= WHAT YOU HAVE TO DO =
Please repeat the records exactly, keeping the pictures out.
(GIVEN ENTRIES Opens)
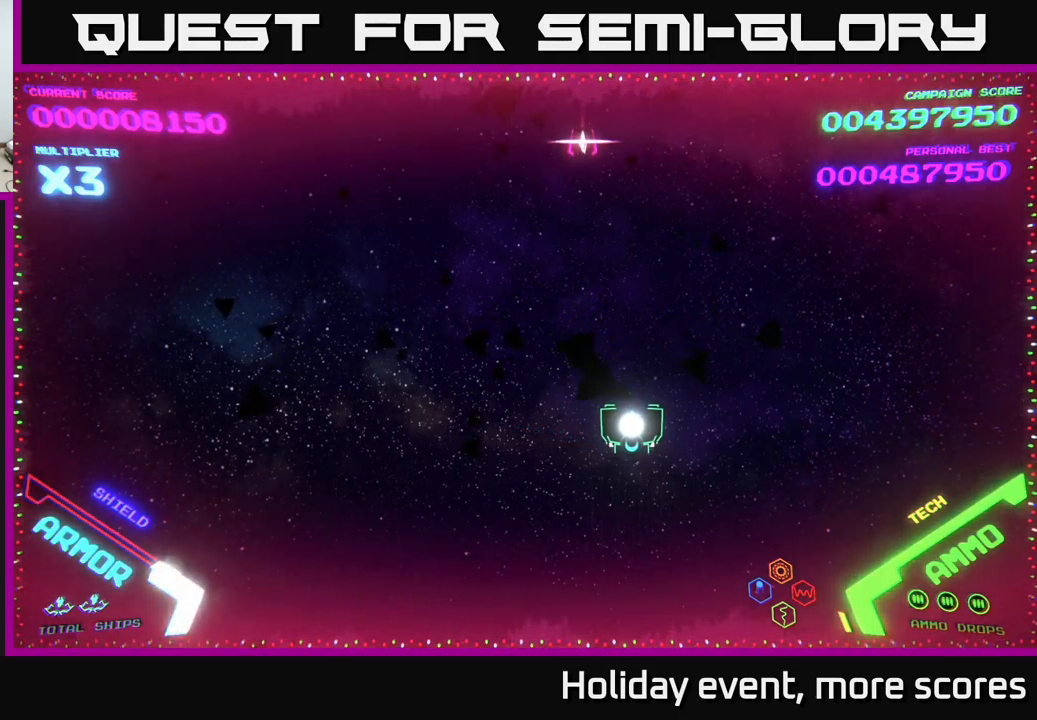
{"buttons": [], "left_stick": "up-left", "right_stick": "center", "events": [[217, "left_stick", "down-left"], [433, "left_stick", "up-left"]]}
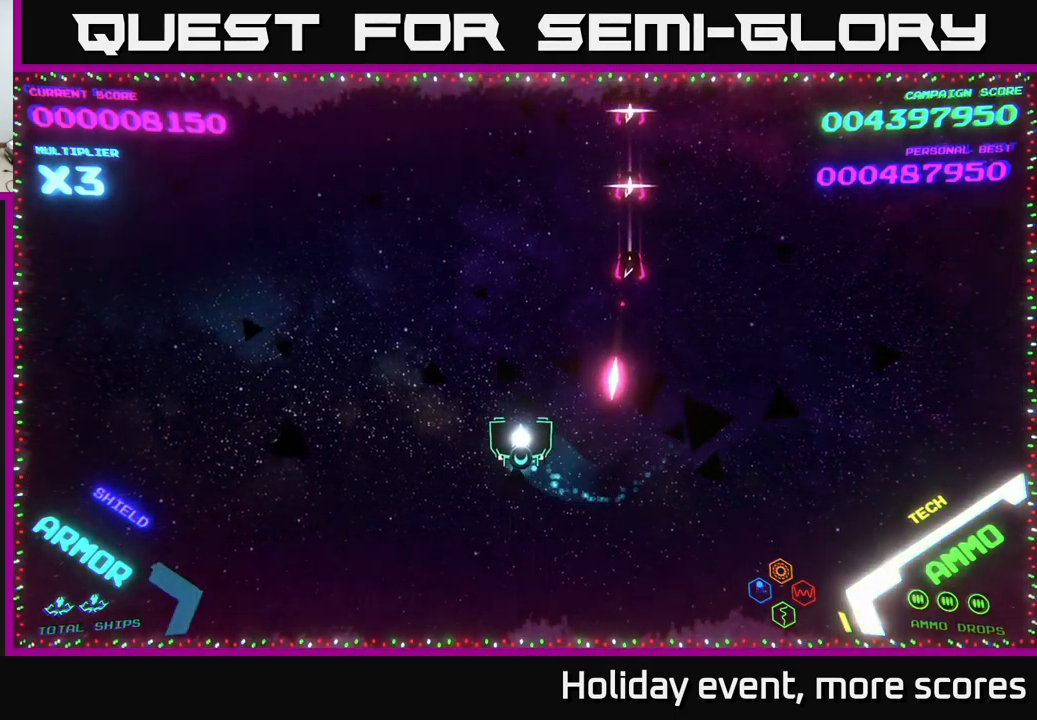
{"buttons": [], "left_stick": "up-right", "right_stick": "center", "events": [[250, "left_stick", "up"], [400, "left_stick", "up-right"]]}
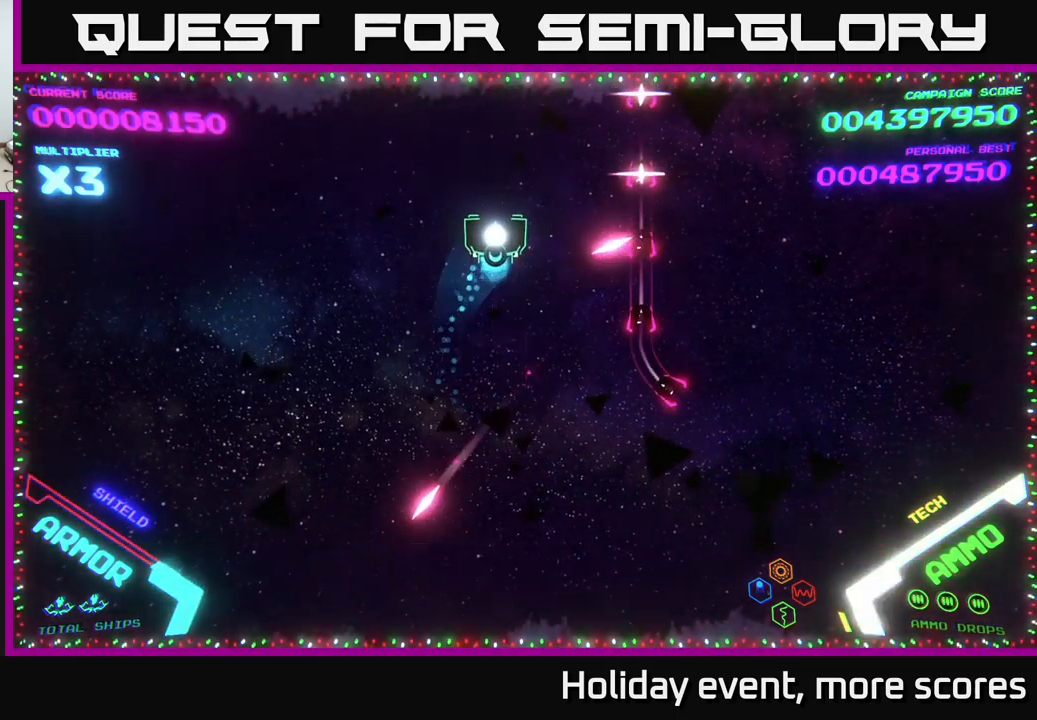
{"buttons": [], "left_stick": "right", "right_stick": "center", "events": [[300, "left_stick", "right"]]}
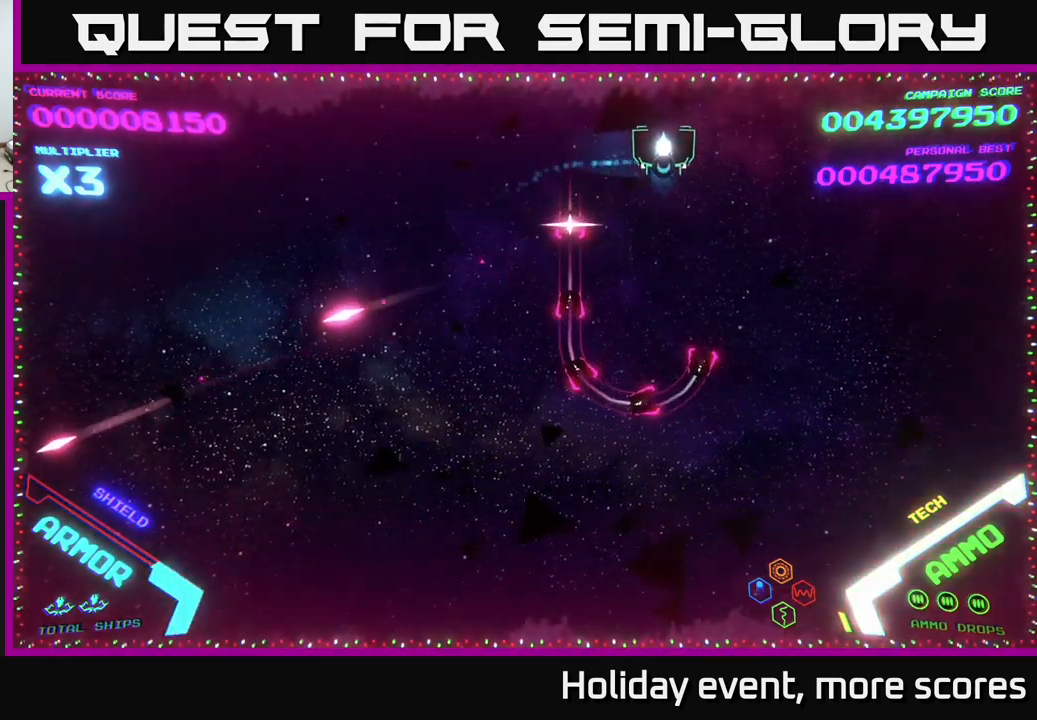
{"buttons": [], "left_stick": "left", "right_stick": "center", "events": [[150, "left_stick", "left"]]}
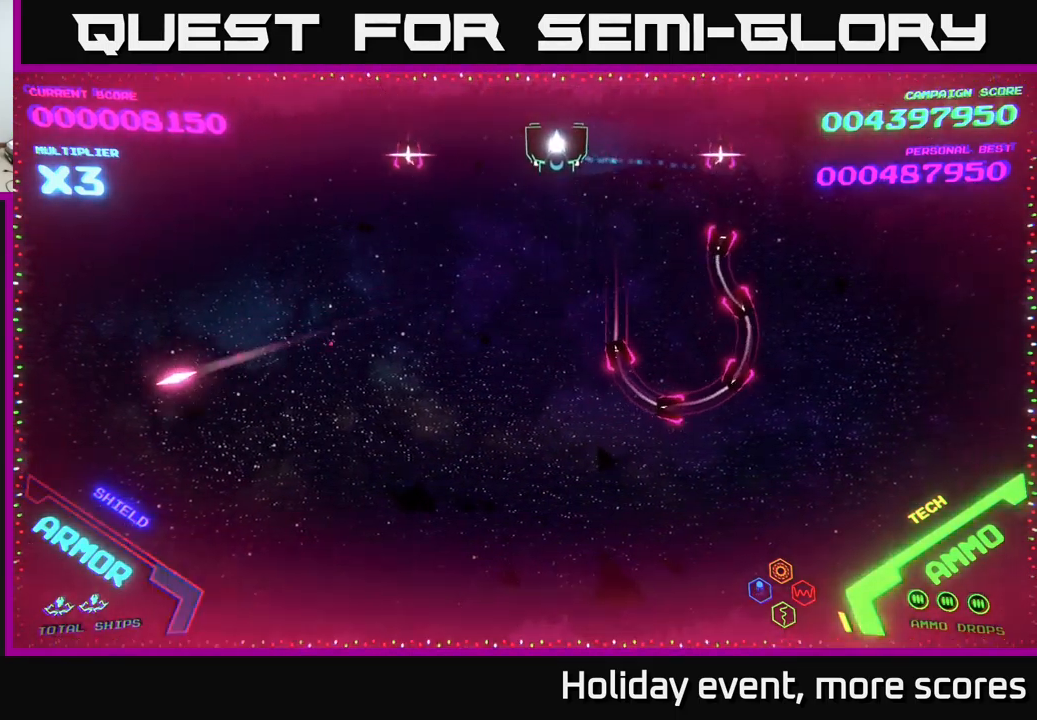
{"buttons": [], "left_stick": "center", "right_stick": "center", "events": [[100, "left_stick", "center"]]}
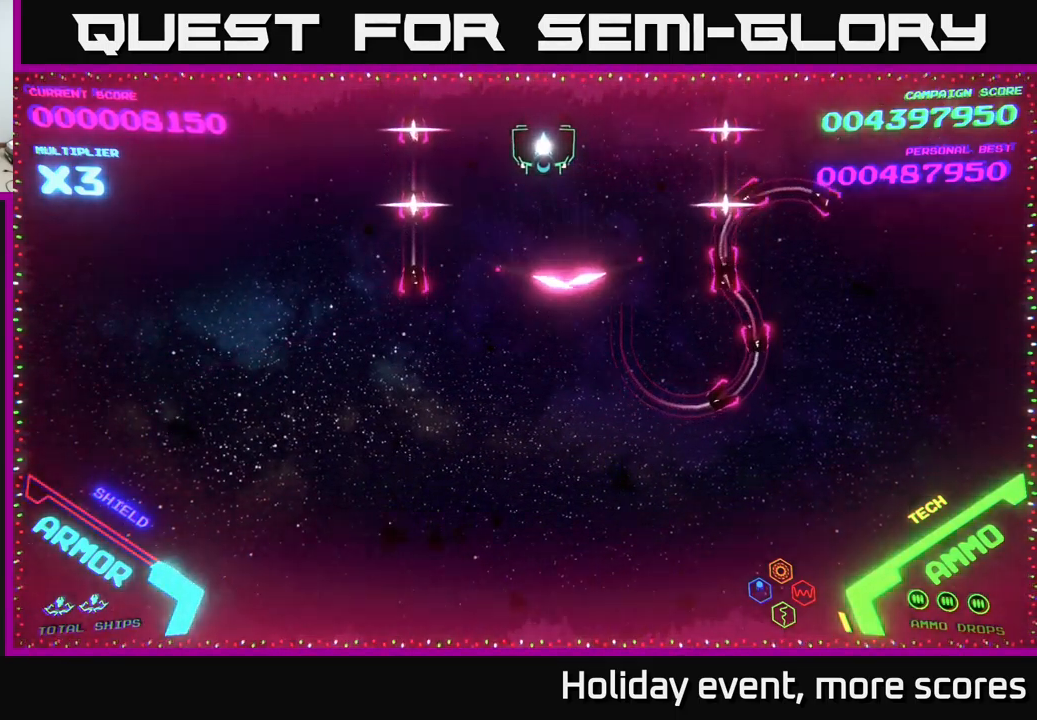
{"buttons": [], "left_stick": "center", "right_stick": "center", "events": []}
(GIVEN ENTRIES Closes)
= REPLY =
{"buttons": [], "left_stick": "up-left", "right_stick": "center", "events": [[217, "left_stick", "down-left"], [433, "left_stick", "up-left"]]}
{"buttons": [], "left_stick": "up-right", "right_stick": "center", "events": [[250, "left_stick", "up"], [400, "left_stick", "up-right"]]}
{"buttons": [], "left_stick": "right", "right_stick": "center", "events": [[300, "left_stick", "right"]]}
{"buttons": [], "left_stick": "left", "right_stick": "center", "events": [[150, "left_stick", "left"]]}
{"buttons": [], "left_stick": "center", "right_stick": "center", "events": [[100, "left_stick", "center"]]}
{"buttons": [], "left_stick": "center", "right_stick": "center", "events": []}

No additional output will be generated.